# Sobre a tarefa
Dê seguimento ao relato abaixo, sobre os presos e o recruta fugido do GAG2 no Funchal, a partir da última frase apresentada.

# Texto fornecido
Como quase quase toda a malta, esteve "hospedado" uns dias, 
no Depósito de Adidos, em Brá, e  no dia 21 do mesmo mês seguiu, com os seus madeirenses da CART 2732,  para Mansabá (que ficava na região do Oio, entre Mansoa e Farim).  Aqui permanceu em quadrícula até finais de fevereiro de 1972.

Mas estas duas histórias, que metem 1.ºs cabos milicianos e presos (e que, por isso, têm o seu quê de pícaro), não se passam exatamente nos Adidos, nem em Lisboa, nem em Brá,  mas uns tempos antes, no GAG2 (Grupo de Artilharia de Guarnição nº 2), no Funchal... (O BAG2 /GAG2 teve origem nas unidades de artilharia estacionadas na Madeira pelo menos desde 1661; hoje está integrado no Regimento de Guarnição nº 3.)



O soldado do GAG2, Funchal, que foi 'repescado' nas águas do Tejo pela Polícia Militar...

No BAG2 / GAG2 (Funchal) havia uma cela com alguns presos. Ao domingo abria-se a porta e os presos iam com as famílias, esposas, filhos, pais, etc, dar umas voltas pelas redondezas. Ao fim da tarde regressavam à situação de presos. 

Uma situação complicada foi quando num dia em que o aspirante não foi à instrução que constava de uma progressão ao longo das levadas, um dos recrutas veio ter comigo e pediu para ir falar com o aspirante ao quartel. Anui.

Quando mais tarde voltei, estava tudo em alvoroço porque o tal recruta tinha abandonado o quartel e apanhado clandestinamente um navio para o continente. 

Fiquei mesmo atrapalhado, mas antes de manifestar a minha preocupação, perguntei naturalmente ao aspirante se o militar tinha estado com ele durante a manhã. Que tinha estado e que lhe tinha pedido para o deixar ir a casa porque morava ali perto. Só que não voltou à hora de almoço. 

Contactada Lisboa, no dia seguinte a PM estava à sua espera no cais. O recruta tendo-se apercebido da recepção que lhe estava destinada, atirou-se à água, sendo preciso algum trabalho para o capturar. A esta distância não me lembro quem era e se foi connosco.

# Dados extraídos
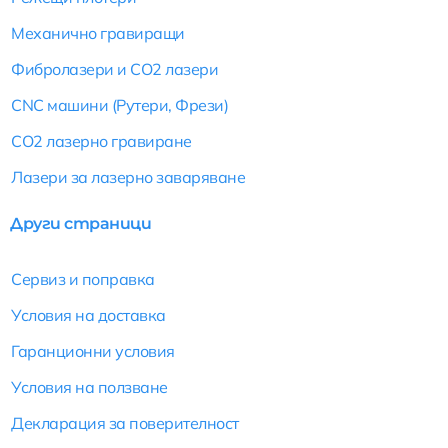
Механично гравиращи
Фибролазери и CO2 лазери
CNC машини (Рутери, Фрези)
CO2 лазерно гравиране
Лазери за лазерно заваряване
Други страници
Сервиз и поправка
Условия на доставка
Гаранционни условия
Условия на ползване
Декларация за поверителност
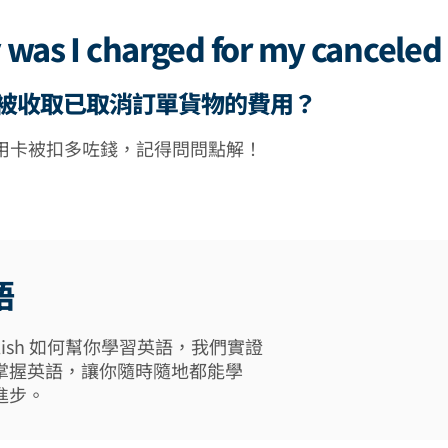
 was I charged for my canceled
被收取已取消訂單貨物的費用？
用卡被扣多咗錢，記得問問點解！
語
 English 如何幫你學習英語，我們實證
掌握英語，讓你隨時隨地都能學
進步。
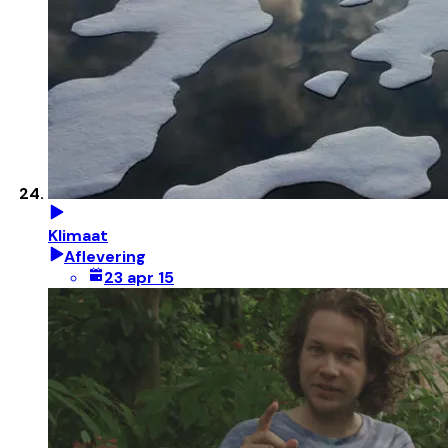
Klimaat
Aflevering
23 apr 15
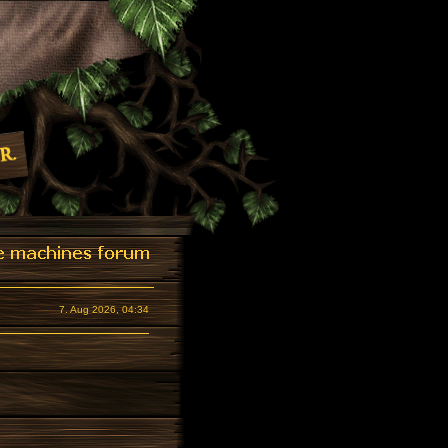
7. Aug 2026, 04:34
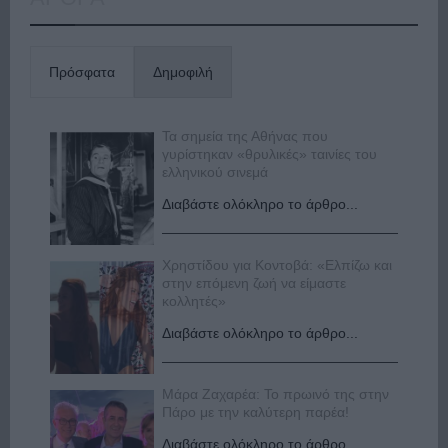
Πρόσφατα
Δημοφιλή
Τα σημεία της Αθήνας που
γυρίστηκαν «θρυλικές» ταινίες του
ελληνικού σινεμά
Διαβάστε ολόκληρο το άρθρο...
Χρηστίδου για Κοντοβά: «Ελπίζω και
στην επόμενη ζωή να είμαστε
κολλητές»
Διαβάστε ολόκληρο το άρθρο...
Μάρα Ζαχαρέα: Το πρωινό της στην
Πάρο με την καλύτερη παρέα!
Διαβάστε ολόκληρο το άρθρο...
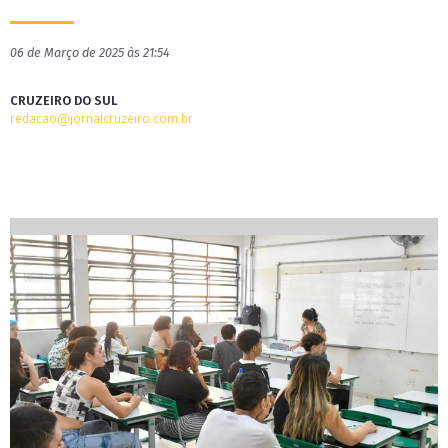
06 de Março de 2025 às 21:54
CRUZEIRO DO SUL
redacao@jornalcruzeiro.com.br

# Área de resposta
Atão, e o recibo de entrega do preso, assinado pelo comandante do navio ?

Ainda outra história com prisioneiros. Um dos meus camaradas foi incumbido de levar um preso ao cais do Funchal para ser encaminhado sob prisão para Lisboa. Chegados a bordo, o cabo miliciano entregou o preso e os respectivos papéis. 

De volta ao quartel, o oficial de dia perguntou-lhe se o Comandante do navio tinha assinado o recibo de entrega do preso.
- Era preciso? 

Havia que voltar rapidamente ao cais antes que o navio zarpasse.

Carlos Vinhal

Notas do editor:

(**) Vd. poste de 25 de março de 2006 > Guiné 63/74 - P632: Tabanca Grande: Carlos Vinhal, ex-Fur Mil Art MA da madeirense CART 2732 (Mansabá, 1970/72)

(***) Último poste da série >  4  de julho de  2022 > Guiné 61/74 - P23409: A(r)didos e mal pagos: histórias pícaras da nossa guerra (4): peripécias de um aspirante miliciano, no Depósito de Adidos de Luanda, um mês e tal à espera de transporte para o CTIG (João Rodrigues Lobo, ex-alf mil, cmdt, PTE / BENG 447, Brá, 1967/71)

3 comentários:

Tabanca Grande Luís Graça disse...

Carlos, ficamos a saber que até mesmo numa ilha (pedaço de terra cercado de mar por todos os lados..) havia, naquele tempo, homens com "engenho e arte" para se escapulirem, embarcando clandestinamente num navio, mesmo que depois ele os vá levar... à toca do lobo.

Uma história bem pícara, tiro-te o quico por a teres partilhado connosco...

Anónimo disse...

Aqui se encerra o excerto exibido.